I have a piano in my closet.
My lovely sister in law has an electronic full-size keyboard/piano thing that was hanging out at my in-laws house, and she told me we could use it until she had a house big enough for it. When we first brought it down, the only spot for it was in the closet in my office, where it fits perfectly. True story.
When I was a kid, my mom had a piano she and my dad had bought. I loved to play around on it. When I was about eight, I started taking piano lessons and did pretty well (for an eight-year-old). My mom taught me Mary Had a Little Lamb, and my grandfather taught me Chopsticks and Caldonia. When my parents divorced a couple years later and we moved to a new town, the piano lessons got shelved. Not to be deterred, I kept playing. In fact, all through high school and college, I would often play for 15-20 minutes a day just as stress relief. There was nothing more satisfying than knowing if I sat down and placed my fingers on the right keys in the correct order, beautiful music would somehow ascend out of the back of that wooden box.
I always told myself that my first piece of furniture when I had a house of my own would be a piano. It was a little deal I had made with myself. But then when my actual house materialized a sofa and chair seemed like a more practical investment. Then a dining room table, then a bed. You get the picture. So here we are eight years later and still no piano.
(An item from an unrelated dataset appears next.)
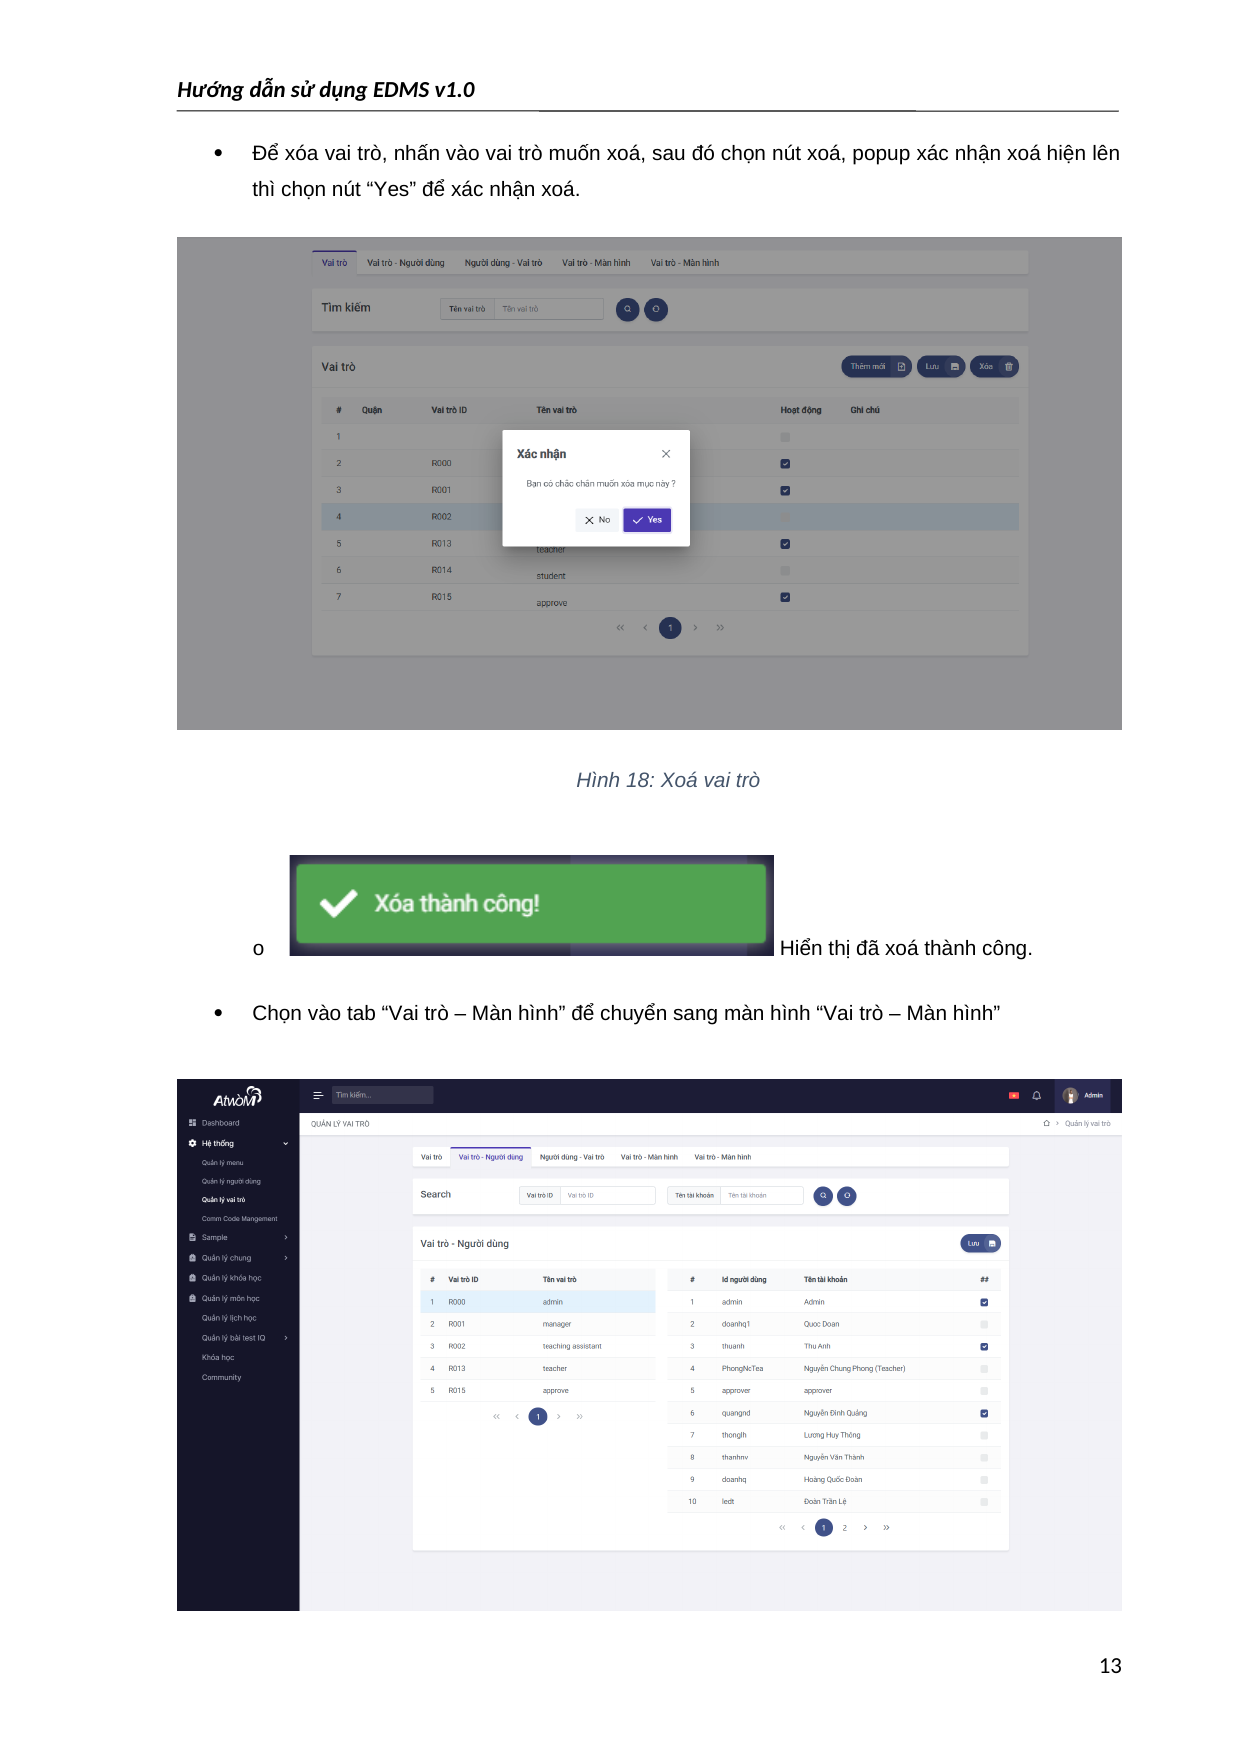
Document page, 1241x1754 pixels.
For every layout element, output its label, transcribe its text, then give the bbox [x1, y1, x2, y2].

My mom has graciously offered us her piano because she never plays it anymore, but until we get a covered trailer and a burly man or two to help with the move, it’s stuck at her house.
So when Jenny (see lovely sister-in-law reference above) agreed to let us house her piano until she has a suitable location for it, I was thrilled. I was convinced that my stress level would drop by about 43 percent just by having regular access to the piano. But with it in the closet, I often forget it’s there for days at a time.
The kids have recently discovered it. Our son likes to hit the little button that makes a drumbeat, and then dance to it. I tried teaching him Mary Had a Little Lamb the other day, and he was sort of catching on to the fact that certain keys make certain sounds. I hope our children learn to love music the way I did – and at an early age. But I may have to pull the piano out of the closet first.